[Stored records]
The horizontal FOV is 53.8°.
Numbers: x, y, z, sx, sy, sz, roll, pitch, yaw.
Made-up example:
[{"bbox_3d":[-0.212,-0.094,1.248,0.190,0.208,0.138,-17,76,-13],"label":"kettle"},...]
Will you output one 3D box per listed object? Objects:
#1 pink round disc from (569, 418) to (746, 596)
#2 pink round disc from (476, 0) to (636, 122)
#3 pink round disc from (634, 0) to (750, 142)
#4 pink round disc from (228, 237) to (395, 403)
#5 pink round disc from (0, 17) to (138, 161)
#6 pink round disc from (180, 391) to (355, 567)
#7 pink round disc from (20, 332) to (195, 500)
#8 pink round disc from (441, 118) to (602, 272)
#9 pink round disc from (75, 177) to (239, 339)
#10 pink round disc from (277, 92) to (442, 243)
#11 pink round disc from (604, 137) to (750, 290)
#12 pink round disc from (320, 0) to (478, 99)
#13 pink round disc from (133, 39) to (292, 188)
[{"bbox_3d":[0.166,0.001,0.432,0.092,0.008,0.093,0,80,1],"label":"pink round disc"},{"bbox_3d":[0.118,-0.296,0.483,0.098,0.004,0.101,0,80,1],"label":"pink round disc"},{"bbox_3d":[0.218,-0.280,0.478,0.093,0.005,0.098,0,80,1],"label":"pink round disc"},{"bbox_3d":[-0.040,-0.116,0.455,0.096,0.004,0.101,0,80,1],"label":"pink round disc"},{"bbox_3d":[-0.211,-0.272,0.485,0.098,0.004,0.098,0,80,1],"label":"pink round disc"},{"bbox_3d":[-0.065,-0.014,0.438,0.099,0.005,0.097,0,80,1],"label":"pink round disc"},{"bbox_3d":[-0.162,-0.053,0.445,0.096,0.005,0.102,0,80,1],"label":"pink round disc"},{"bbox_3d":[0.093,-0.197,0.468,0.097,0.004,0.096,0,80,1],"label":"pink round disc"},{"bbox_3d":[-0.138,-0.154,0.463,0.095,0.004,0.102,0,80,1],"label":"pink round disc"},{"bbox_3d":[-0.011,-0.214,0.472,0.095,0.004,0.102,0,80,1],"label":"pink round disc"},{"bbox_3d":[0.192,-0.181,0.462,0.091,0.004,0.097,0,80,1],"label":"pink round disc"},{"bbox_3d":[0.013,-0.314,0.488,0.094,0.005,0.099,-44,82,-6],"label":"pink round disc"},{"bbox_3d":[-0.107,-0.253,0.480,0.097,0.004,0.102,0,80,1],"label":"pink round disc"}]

[WORK TO BE COMPLETED] What is asked for is an exact copy of the lines above from the one containing "#2 pink round" through the one containing "#10 pink round", and only those.

[TASK ANSWER]
#2 pink round disc from (476, 0) to (636, 122)
#3 pink round disc from (634, 0) to (750, 142)
#4 pink round disc from (228, 237) to (395, 403)
#5 pink round disc from (0, 17) to (138, 161)
#6 pink round disc from (180, 391) to (355, 567)
#7 pink round disc from (20, 332) to (195, 500)
#8 pink round disc from (441, 118) to (602, 272)
#9 pink round disc from (75, 177) to (239, 339)
#10 pink round disc from (277, 92) to (442, 243)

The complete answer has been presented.